■ Exercise
In the forum thread on Borel-measurable projections to a closed subgroup, which book and page hold the claim that the proof relies on?

Is there a Borel-measurable projection to a closed subgroup Suppose that $G$ is a compact metrizable group and let $H$ be a closed subgroup of $G$.
Is it true that there must exists a Borel-measurable projection map $p:G\rightarrow H$ with the property that for every $h\in H$ and $g\in G$ one has that $p(gh)=p(g)\cdot h$? (In particular $p(h)=h$).
 A: The answer is a yes! (Thanks to GEdgar who pointed out the relation with  "selection theorems")
In the book "A Course on Borel sets" page 186 they proved a claim that implies the following:

Theorem: Let $H,G$ be as in the question. Then there exists a "cross-section" $s:G/H\rightarrow G$ such that $s\circ p = id$ where $p:G\rightarrow G/H$ the quotient map $p(g)=gH$.

Proof: Let $\Pi = \{a_i H : a_iH \text{ is a coset of H} \}$ then by the theorem in the book there exists a set Borel set $S$ such that $S\cap a_i H = \{s_i\}$.
This defines a (Borel) map $s:G/H\rightarrow G$ such that $s(u) = s_i$ if $u\in a_i H$. (The map is Borel because $s^{-1}(U)=s^{-1}(U\cap S) = p(U\cap S)$ and quotient map is open so it sends Borel to Borel), which proves the theorem.
This theorem leads to our result, as one can can define a map $\varphi:G\rightarrow H$ by $\varphi(g) = g\cdot (s(p(g))^{-1}$.
Since for every $h\in H$ one has that $p(gh)=p(g)$ we have that $\varphi(gh)=\varphi(g)\cdot h$.
This also answers positively my (now obviously related) other question:
$G\cong G/H\times H$ measureably

■ Collected data
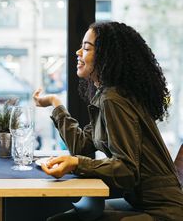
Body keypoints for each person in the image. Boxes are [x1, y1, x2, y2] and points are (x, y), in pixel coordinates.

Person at [33, 21, 183, 220]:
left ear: (106, 56)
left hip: (163, 210)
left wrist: (76, 163)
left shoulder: (114, 99)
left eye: (86, 48)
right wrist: (55, 103)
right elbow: (81, 146)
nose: (78, 52)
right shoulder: (107, 96)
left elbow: (127, 170)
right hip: (141, 202)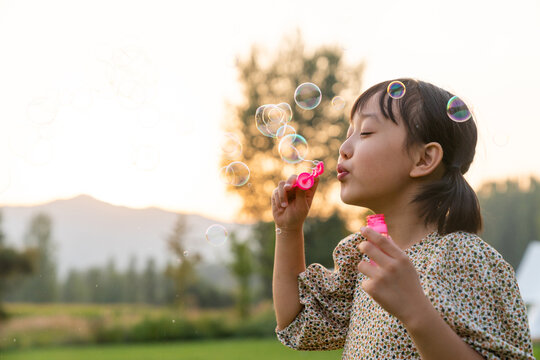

■ Task result
"A Course on Borel sets," page 186.